INTESTINO GRUESO

 

 

 

 

Una vez que han sido absorbidos los nutrientes, las materias restantes pasan del intestino delgado al grueso, dispuesto en el abdomen en forma de U invertida, de mayor diámetro y paredes mas gruesas que los segmentos anteriores.

El intestino grueso desemboca en el colon. A poca distancia de la terminación del intestino se encuentra un área denominada ciego de cuyo extremo sobresale una porción del tamaño de un dedo meñique, llamada apéndice. Desde la unión de los dos segmentos del intestino, el colon ascendente, como su nombre lo indica, se extiende en dirección vertical por el lado derecho del abdomen hasta llegar a nivel del hígado. En ese lugar cambia de dirección en ángulo recto y se denomina colon transverso, el que cruza la cavidad abdominal por debajo del hígado y estómago. Ya a la izquierda del abdomen, vuelve a doblarse en ángulo recto y a tomar dirección descendente (colon descendente) hasta llegar al recto.

El colon elimina productos digestivos de desecho, que el cuerpo excreta como heces por el recto y ano. Cuando la comida llega al colon, ya se han absorbido los nutrientes esenciales para las funciones del cuerpo

La función principal del colon es convertir en heces el líquido del intestino delgado, llamado quimo. Los millones de bacterias del colon producen vitaminas K y B, así como los gases de hidrogeno, anhídrido carbónico, sulfuro de hidrógeno y metano. El recubrimiento del colon secreta mucus para lubricar el interior del intestino y facilitar el paso de las heces.
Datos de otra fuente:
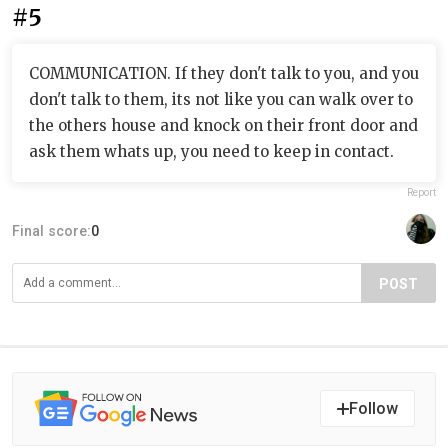
#5
COMMUNICATION. If they don't talk to you, and you
don't talk to them, its not like you can walk over to
the others house and knock on their front door and
ask them whats up, you need to keep in contact.
Report
Final score:
0
POST
Follow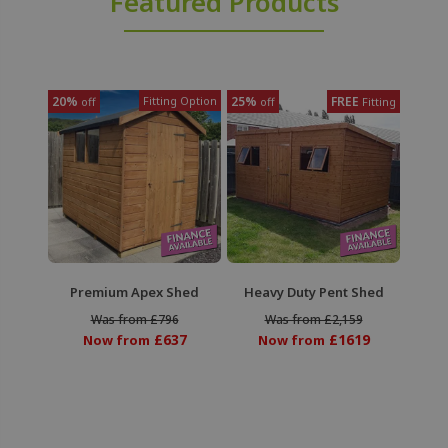
Featured Products
20%
Fitting Option
25%
FREE
off
off
Fitting
Premium Apex Shed
Heavy Duty Pent Shed
Was from £796
Was from £2,159
£637
£1619
Now from
Now from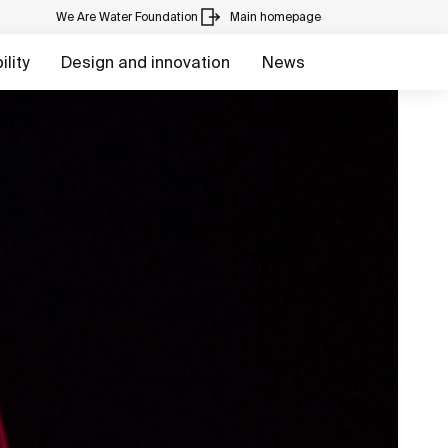
We Are Water Foundation
Main homepage
lity
Design and innovation
News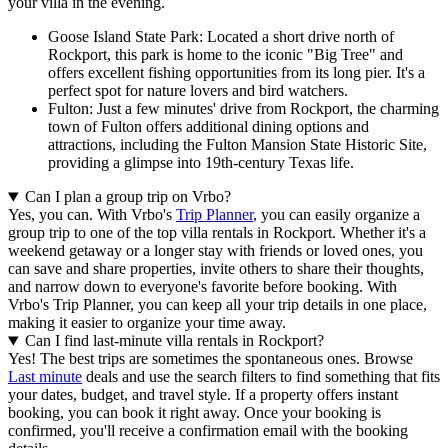
your villa in the evening.
Goose Island State Park: Located a short drive north of
Rockport, this park is home to the iconic "Big Tree" and
offers excellent fishing opportunities from its long pier. It's a
perfect spot for nature lovers and bird watchers.
Fulton: Just a few minutes' drive from Rockport, the charming
town of Fulton offers additional dining options and
attractions, including the Fulton Mansion State Historic Site,
providing a glimpse into 19th-century Texas life.
Can I plan a group trip on Vrbo?
Yes, you can. With Vrbo's
Trip Planner
, you can easily organize a
group trip to one of the top villa rentals in Rockport. Whether it's a
weekend getaway or a longer stay with friends or loved ones, you
can save and share properties, invite others to share their thoughts,
and narrow down to everyone's favorite before booking. With
Vrbo's Trip Planner, you can keep all your trip details in one place,
making it easier to organize your time away.
Can I find last-minute villa rentals in Rockport?
Yes! The best trips are sometimes the spontaneous ones. Browse
Last minute
deals and use the search filters to find something that fits
your dates, budget, and travel style. If a property offers instant
booking, you can book it right away. Once your booking is
confirmed, you'll receive a confirmation email with the booking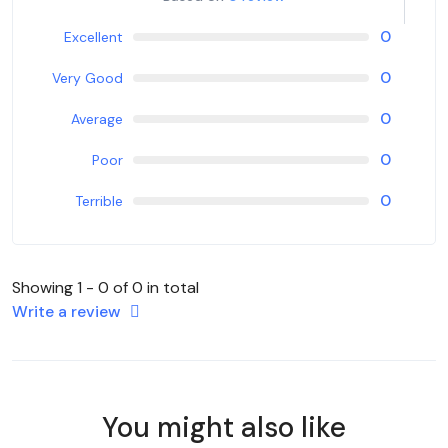
0
Excellent
0
Very Good
0
Average
0
Poor
0
Terrible
Showing 1 - 0 of 0 in total
Write a review
You might also like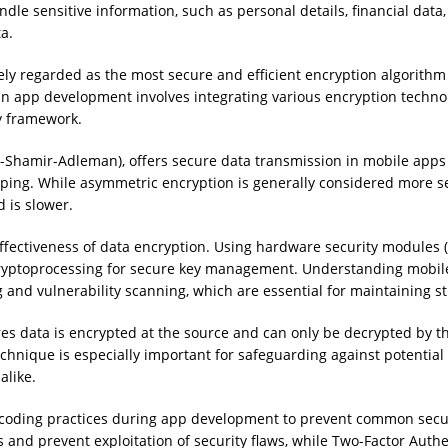
le sensitive information, such as personal details, financial data,
a.
ly regarded as the most secure and efficient encryption algorithm
n app development involves integrating various encryption technolo
ty framework.
t-Shamir-Adleman), offers secure data transmission in mobile app
ping. While asymmetric encryption is generally considered more se
 is slower.
effectiveness of data encryption. Using hardware security modules
cryptoprocessing for secure key management. Understanding mobile 
ng and vulnerability scanning, which are essential for maintaining 
 data is encrypted at the source and can only be decrypted by the
echnique is especially important for safeguarding against potentia
alike.
coding practices during app development to prevent common securit
and prevent exploitation of security flaws, while Two-Factor Authen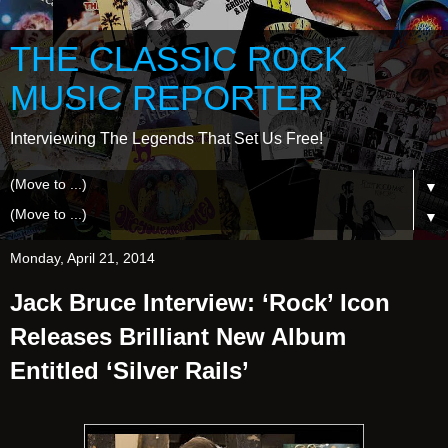
THE CLASSIC ROCK
MUSIC REPORTER
Interviewing The Legends That Set Us Free!
▼
▼
Monday, April 21, 2014
Jack Bruce Interview: ‘Rock’ Icon
Releases Brilliant New Album
Entitled ‘Silver Rails’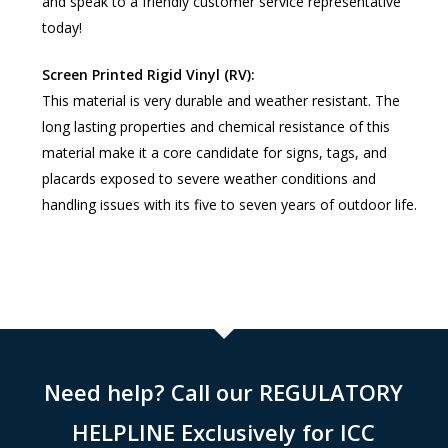
and speak to a friendly customer service representative
today!
Screen Printed Rigid Vinyl (RV):
This material is very durable and weather resistant. The
long lasting properties and chemical resistance of this
material make it a core candidate for signs, tags, and
placards exposed to severe weather conditions and
handling issues with its five to seven years of outdoor life.
Need help? Call our REGULATORY
HELPLINE Exclusively for ICC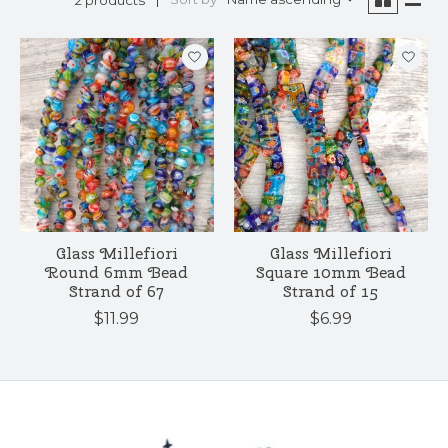
Glass Millefiori
Glass Millefiori
Round 6mm Bead
Square 10mm Bead
Strand of 67
Strand of 15
$11.99
$6.99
Pero además crea anticuerpos que protegen el sistema contra posibles enfermedades.

El sodio, el cloruro y el agua son absorbidos a través del recubrimiento del colon y pasan a la circulación, de modo que las heces se hacen más secas.
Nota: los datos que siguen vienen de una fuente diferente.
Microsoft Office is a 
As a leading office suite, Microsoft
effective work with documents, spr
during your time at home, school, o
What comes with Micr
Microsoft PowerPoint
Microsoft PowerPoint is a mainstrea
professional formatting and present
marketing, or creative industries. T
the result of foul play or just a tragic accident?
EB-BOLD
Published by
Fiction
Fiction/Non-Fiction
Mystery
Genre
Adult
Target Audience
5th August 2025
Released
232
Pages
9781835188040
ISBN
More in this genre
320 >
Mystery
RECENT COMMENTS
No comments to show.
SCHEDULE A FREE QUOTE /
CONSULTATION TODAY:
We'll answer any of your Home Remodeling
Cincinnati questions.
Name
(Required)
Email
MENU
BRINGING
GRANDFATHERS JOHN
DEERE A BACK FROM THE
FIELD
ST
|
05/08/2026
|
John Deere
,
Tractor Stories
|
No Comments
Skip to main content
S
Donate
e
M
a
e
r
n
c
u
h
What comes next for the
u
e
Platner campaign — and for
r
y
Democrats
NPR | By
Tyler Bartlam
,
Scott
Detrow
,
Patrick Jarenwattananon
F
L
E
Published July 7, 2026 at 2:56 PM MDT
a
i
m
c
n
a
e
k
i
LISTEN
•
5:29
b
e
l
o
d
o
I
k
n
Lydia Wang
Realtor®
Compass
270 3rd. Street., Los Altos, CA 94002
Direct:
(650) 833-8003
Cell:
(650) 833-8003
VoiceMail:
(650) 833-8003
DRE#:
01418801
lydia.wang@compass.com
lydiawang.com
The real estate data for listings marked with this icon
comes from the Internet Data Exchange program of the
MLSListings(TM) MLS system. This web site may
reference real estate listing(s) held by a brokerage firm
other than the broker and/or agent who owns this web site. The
En el tracto intestinal viven miles de millones de bacterias, que si se mantienen en esta parte del cuerpo son totalmente inofensivas para el individuo. Estos microorganismos se alimentan de la fibra no digerida de la materia fecal y ayudan a reducir así la cantidad de heces que se producen.
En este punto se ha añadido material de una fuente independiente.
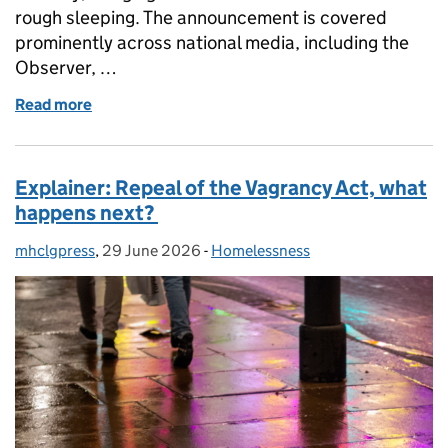
rough sleeping. The announcement is covered
prominently across national media, including the
Observer, …
Read more
of Coverage of the Vagrancy Act repeal
Explainer: Repeal of the Vagrancy Act, what
happens next?
mhclgpress
Posted by:
,
29 June 2026
Posted on:
-
Homelessness
Categories: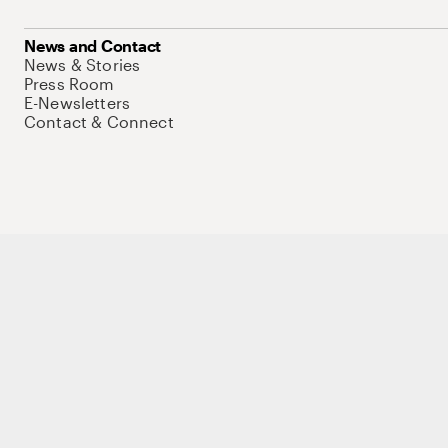
News and Contact
News & Stories
Press Room
E-Newsletters
Contact & Connect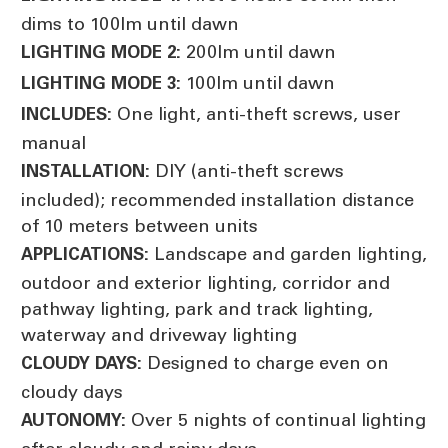
dims to 100lm until dawn
200lm until dawn
LIGHTING MODE 2:
100lm until dawn
LIGHTING MODE 3:
One light, anti-theft screws, user
INCLUDES:
manual
DIY (anti-theft screws
INSTALLATION:
included); recommended installation distance
of 10 meters between units
Landscape and garden lighting,
APPLICATIONS:
outdoor and exterior lighting, corridor and
pathway lighting, park and track lighting,
waterway and driveway lighting
Designed to charge even on
CLOUDY DAYS:
cloudy days
Over 5 nights of continual lighting
AUTONOMY: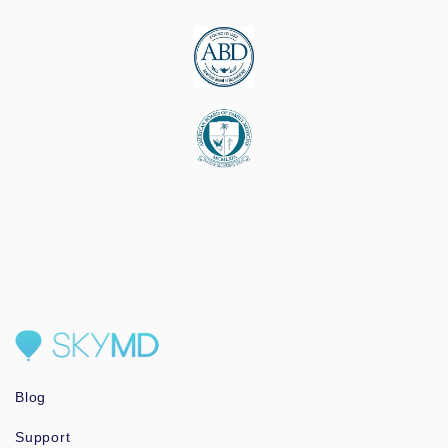
Blog
Support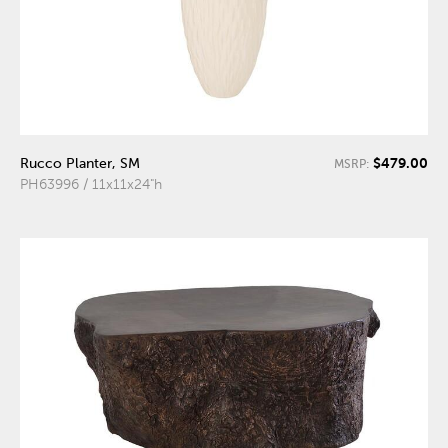
$479.00
Rucco Planter, SM
MSRP:
PH63996 / 11x11x24"h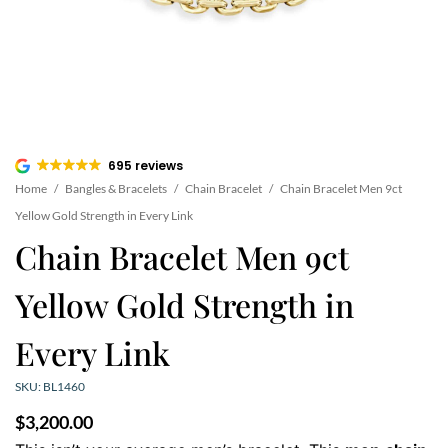
695 reviews
Home
/
Bangles & Bracelets
/
Chain Bracelet
/
Chain Bracelet Men 9ct
Yellow Gold Strength in Every Link
Chain Bracelet Men 9ct
Yellow Gold Strength in
Every Link
SKU: BL1460
$
3,200.00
Aunque las materias que llegan al colon han perdido mucha parte de sus componentes, el conjunto todavía es líquido. Cierta cantidad de agua es absorbida en el intestino delgado, aproximadamente la equivalente a la aportada por la bilis y el jugo pancreático. La principal función del colon es absorber agua y reducir los desechos a consistencia semisólida. En el colon se producen también movimientos peristálticos, aunque de frecuencia más lenta. Cada cierto tiempo, los movimientos peristálticos más enérgicos impelen las materias hacia el recto, siendo más frecuentes después de haber comido, debido a un mecanismo reflejo por el cual la contracción del estómago estimula el vaciamiento del colon.

La defecación en parte es voluntaria, debido a la contracción de los músculos de la pared abdominal, del diafragma y a la relajación del esfínter externo del ano, y en parte involuntaria, dependiente de la relajación del esfínter interno del ano y de la contracción del intestino grueso y el recto, que impulsan las heces hacia el ano. La distensión del recto y el estímulo resultante de los nervios de sus paredes es lo que despierta el deseo de defecar.

Recto y ano

El recto forma parte del intestino grueso y está situado a continuación del mismo. Su forma es cilíndrica, excepto en su parte inferior, llamada ampolla. La parte terminal del intestino o recto mide unos 15 centímetros de longitud y debe este nombre a su forma casi recta.

La salida del recto se llama ano. Posee una longitud de trece centímetros y está cerrada por un músculo que lo rodea, el esfínter anal.